**EXTRACT TO READ**
*** Begin section ***

Big Data 14 min read

Understanding Flink Table Store: Design, Usage, and Roadmap

Flink Table Store, an Apache Flink subproject, provides a unified stream‑batch storage layer with SQL‑based table APIs, addressing real‑time and offline data needs, detailing its design goals, usage patterns, architectural layers, implementation choices, and upcoming roadmap.

DataFunTalk
DataFunTalk
DataFunTalk
Understanding Flink Table Store: Design, Usage, and Roadmap

Introduction Flink Table Store is a subproject of Apache Flink that serves as a crucial storage component in the evolution of unified stream‑batch processing. This presentation introduces the design motivations, core requirements, and future planning of Flink Table Store.

Business Requirements Real‑time data warehouses need a dynamic table concept similar to Hive’s offline tables, where data continuously changes. Traditional Kafka middle‑layers are not queryable and have limited retention, leading to high analysis costs. A queryable intermediate storage layer is required to bridge real‑time and offline pipelines.

Core Requirements for Flink Table Store 1. Provide a unified stream‑batch storage with OLAP‑style columnar queries and millisecond‑level streaming reads, supporting Insert Overwrite. 2. Serve as the most complete Flink connector, supporting all Flink SQL concepts, any Flink job output, and all data types. 3. Offer the best user experience as a Flink connector, delivering database‑level interaction and large‑scale updates.

*** End section ***

**SUPPLIED DATA**
*** Begin section ***

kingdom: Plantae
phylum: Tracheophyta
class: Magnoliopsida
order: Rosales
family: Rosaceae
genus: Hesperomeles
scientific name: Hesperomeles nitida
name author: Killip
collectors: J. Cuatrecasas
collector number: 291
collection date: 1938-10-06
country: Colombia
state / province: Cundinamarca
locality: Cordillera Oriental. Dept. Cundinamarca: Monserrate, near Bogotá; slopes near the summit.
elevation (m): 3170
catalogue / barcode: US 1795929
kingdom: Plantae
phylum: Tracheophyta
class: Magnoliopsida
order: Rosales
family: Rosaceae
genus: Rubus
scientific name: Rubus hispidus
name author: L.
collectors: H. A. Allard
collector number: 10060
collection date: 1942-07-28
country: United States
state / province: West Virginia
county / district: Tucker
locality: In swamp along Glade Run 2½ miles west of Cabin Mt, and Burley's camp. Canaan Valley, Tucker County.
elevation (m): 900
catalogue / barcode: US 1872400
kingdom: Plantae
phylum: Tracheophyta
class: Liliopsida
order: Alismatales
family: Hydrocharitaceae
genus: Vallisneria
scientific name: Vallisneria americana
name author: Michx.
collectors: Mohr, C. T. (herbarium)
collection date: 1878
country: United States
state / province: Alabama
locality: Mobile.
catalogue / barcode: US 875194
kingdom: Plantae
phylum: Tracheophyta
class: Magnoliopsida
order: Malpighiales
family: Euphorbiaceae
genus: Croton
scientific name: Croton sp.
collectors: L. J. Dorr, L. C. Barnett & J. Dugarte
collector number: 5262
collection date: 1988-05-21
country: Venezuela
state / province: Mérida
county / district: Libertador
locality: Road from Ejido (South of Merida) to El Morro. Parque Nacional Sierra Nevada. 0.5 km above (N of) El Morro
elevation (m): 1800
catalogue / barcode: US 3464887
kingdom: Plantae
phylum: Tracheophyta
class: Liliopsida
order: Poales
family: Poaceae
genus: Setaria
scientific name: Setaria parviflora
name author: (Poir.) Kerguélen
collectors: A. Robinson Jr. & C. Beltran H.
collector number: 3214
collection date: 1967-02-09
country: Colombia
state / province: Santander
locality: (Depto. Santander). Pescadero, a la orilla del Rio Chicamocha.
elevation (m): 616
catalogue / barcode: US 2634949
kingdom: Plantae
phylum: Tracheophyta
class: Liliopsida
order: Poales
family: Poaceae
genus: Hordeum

*** End section ***

**ASSIGNMENT 1**
In the Flink Table Store article, why is a queryable intermediate storage layer needed? Answer in one to three sentences.
**ASSIGNMENT 2**
What is the Spanish translation of this sentence from the Flink Table Store article: "This presentation introduces the design motivations, core requirements, and future planning of Flink Table Store."?
**ASSIGNMENT 3**
Do these statements agree with the Flink Table Store article? Answer yes or no for each, quoting the words that decide it.
(a) Flink Table Store is part of the Apache Flink project.
(b) Traditional Kafka middle-layers keep data without any time limit.
(c) The Table Store is meant to support only a subset of Flink data types.
The lines have no role in this exercise.

**EXERCISE ANSWER 1**
Traditional Kafka middle-layers cannot be queried and keep data only for a limited time, which makes analysis costly. A queryable intermediate layer is needed to bridge the real-time and offline pipelines.

**EXERCISE ANSWER 2**
Esta presentación expone las motivaciones de diseño, los requisitos básicos y la planificación futura de Flink Table Store.

**EXERCISE ANSWER 3**
(a) Yes: "Flink Table Store is a subproject of Apache Flink"
(b) No: "have limited retention"
(c) No: "all data types"